» Your goal
Every line below that has the string "CrtYd" needs to be copied.
** Opening Record extracts block **
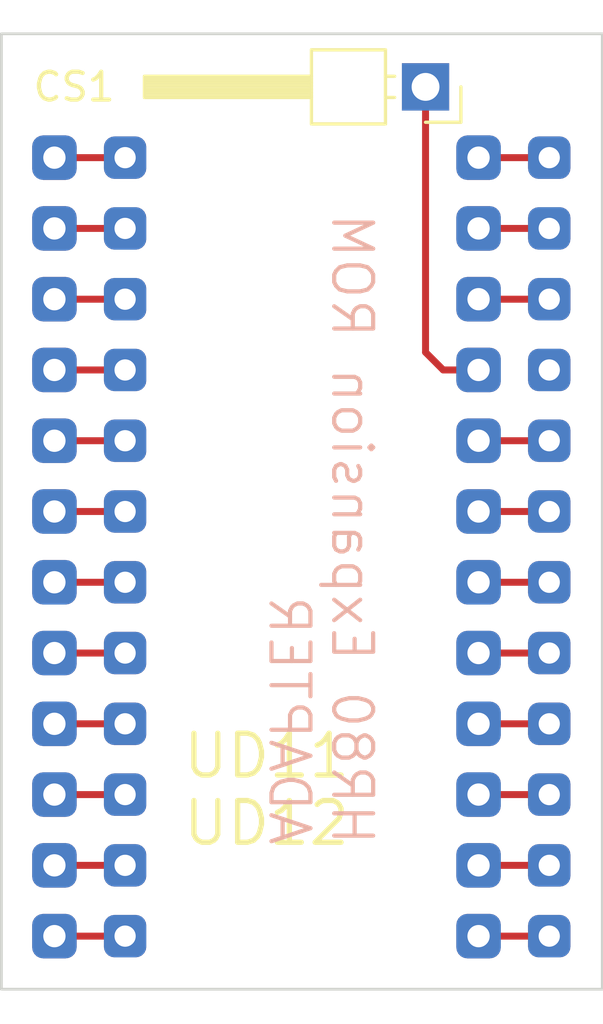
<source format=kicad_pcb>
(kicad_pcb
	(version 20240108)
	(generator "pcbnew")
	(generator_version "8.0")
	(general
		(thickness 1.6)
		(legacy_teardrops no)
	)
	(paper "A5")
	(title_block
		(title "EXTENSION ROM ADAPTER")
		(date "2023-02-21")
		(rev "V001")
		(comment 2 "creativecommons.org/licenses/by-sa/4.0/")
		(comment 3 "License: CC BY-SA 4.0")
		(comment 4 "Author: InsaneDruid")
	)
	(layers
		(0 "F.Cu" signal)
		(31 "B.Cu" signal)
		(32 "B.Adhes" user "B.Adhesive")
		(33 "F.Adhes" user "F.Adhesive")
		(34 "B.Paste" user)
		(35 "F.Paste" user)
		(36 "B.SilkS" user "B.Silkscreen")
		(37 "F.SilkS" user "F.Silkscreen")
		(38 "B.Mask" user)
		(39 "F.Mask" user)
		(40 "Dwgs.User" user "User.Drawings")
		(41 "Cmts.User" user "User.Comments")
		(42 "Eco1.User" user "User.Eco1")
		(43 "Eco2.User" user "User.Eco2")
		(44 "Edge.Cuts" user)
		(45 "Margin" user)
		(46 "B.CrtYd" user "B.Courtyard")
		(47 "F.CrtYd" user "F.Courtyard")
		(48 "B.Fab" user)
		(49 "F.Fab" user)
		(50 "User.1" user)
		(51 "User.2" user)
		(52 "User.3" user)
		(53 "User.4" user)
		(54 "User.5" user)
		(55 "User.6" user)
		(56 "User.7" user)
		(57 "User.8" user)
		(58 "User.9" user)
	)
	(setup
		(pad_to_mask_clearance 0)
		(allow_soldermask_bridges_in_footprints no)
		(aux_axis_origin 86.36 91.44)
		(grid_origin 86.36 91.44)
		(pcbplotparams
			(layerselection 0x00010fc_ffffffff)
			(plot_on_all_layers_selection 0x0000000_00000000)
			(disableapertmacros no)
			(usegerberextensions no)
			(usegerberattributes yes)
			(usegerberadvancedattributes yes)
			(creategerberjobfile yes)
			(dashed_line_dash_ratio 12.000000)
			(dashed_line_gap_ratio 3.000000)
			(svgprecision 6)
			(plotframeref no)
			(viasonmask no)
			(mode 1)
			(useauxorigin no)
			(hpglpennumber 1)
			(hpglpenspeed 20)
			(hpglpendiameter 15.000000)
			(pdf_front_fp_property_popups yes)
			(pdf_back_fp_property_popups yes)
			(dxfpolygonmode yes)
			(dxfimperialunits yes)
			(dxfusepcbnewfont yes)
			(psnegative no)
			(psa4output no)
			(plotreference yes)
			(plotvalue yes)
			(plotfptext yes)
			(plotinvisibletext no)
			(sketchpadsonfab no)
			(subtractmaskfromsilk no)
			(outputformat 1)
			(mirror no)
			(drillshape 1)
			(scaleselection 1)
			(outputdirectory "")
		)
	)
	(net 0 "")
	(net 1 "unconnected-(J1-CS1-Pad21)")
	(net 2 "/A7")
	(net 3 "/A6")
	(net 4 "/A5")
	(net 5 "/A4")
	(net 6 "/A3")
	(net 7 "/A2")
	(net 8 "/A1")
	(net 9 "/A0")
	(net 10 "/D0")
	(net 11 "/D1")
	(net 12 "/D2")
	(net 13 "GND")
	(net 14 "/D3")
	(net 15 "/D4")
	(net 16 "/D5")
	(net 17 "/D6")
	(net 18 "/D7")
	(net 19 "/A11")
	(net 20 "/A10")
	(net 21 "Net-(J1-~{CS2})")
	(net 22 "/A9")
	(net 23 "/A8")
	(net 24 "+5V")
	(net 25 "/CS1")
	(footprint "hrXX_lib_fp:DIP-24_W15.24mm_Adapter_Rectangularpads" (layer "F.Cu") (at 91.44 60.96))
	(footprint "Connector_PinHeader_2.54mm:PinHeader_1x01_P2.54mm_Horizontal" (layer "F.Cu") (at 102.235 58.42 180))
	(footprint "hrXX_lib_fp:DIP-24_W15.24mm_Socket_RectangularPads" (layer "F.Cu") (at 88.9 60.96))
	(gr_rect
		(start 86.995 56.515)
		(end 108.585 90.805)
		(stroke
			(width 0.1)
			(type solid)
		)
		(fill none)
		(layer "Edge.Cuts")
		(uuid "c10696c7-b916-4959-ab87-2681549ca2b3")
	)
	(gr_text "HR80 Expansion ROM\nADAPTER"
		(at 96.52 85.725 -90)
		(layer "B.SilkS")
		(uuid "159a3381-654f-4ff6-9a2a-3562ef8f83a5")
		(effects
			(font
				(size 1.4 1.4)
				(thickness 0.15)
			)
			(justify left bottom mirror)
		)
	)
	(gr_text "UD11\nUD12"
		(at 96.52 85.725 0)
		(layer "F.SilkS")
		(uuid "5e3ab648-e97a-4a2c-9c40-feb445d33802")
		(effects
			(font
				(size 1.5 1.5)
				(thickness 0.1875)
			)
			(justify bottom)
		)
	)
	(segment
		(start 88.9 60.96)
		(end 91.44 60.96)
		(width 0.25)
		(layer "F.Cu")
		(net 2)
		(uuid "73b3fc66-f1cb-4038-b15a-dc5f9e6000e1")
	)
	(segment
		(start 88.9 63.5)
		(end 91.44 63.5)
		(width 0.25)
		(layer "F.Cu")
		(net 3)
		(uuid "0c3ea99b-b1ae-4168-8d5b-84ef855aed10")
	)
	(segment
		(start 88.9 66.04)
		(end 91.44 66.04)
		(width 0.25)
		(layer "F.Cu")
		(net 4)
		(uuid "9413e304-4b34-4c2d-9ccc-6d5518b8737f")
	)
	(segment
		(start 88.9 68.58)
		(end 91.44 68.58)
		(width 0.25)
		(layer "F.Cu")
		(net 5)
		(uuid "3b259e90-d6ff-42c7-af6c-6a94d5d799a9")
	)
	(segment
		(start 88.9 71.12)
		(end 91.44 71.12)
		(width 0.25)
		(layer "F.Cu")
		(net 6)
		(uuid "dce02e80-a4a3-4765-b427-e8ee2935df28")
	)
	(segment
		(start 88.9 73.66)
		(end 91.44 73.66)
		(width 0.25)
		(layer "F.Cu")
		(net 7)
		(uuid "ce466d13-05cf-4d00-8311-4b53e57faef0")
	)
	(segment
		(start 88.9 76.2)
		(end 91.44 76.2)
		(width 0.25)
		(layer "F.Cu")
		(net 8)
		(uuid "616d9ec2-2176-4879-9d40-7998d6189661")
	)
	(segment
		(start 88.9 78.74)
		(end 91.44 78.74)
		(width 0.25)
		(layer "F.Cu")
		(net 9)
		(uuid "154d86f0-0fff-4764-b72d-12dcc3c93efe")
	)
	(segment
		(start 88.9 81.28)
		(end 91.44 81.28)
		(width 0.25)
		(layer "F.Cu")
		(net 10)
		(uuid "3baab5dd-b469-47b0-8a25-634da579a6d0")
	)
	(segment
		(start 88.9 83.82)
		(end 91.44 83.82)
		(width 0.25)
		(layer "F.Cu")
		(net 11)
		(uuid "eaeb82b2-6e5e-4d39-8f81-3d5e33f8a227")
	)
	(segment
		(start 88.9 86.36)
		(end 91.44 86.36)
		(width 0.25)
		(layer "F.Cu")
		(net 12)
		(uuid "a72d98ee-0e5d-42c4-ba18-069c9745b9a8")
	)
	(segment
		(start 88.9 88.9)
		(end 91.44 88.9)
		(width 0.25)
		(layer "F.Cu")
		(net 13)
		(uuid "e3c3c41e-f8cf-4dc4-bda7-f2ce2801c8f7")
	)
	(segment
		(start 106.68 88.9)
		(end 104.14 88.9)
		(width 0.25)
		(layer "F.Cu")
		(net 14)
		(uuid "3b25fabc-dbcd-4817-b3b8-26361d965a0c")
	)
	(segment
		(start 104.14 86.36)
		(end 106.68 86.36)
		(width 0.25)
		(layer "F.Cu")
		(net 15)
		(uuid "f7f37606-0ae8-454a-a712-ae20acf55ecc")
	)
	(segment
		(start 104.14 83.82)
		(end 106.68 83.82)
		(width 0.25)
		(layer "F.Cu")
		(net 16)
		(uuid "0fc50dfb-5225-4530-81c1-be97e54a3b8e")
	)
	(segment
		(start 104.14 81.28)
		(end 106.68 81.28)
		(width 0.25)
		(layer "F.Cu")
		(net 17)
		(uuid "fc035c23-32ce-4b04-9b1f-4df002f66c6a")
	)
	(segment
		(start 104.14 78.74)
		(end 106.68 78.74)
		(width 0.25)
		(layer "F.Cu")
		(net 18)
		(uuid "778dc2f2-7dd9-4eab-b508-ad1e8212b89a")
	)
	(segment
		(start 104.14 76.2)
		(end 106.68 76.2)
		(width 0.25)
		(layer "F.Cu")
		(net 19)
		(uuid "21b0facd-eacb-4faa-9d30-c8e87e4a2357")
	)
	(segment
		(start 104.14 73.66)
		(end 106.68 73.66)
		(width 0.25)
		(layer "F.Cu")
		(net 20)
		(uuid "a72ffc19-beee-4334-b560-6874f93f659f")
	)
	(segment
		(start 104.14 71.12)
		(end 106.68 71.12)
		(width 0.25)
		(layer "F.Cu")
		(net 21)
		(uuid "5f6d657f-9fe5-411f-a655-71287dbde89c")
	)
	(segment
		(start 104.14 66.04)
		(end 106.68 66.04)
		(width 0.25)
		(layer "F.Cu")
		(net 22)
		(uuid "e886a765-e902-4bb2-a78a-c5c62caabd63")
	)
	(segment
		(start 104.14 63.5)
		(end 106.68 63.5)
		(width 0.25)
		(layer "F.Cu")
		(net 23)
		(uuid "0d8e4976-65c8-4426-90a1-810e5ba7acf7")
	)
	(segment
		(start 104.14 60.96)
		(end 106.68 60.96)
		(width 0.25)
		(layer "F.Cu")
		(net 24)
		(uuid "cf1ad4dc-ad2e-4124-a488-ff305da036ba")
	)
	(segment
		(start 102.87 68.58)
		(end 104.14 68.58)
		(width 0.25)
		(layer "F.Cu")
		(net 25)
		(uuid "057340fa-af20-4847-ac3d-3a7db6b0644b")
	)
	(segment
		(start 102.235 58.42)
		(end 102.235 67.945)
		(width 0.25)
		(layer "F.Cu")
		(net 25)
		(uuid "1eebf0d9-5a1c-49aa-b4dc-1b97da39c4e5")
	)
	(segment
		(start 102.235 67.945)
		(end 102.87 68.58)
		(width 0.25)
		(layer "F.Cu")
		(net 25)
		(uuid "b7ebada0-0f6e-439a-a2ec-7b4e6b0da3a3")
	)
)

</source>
** Closing Record extracts block **
» Answer to this problem
		(46 "B.CrtYd" user "B.Courtyard")
		(47 "F.CrtYd" user "F.Courtyard")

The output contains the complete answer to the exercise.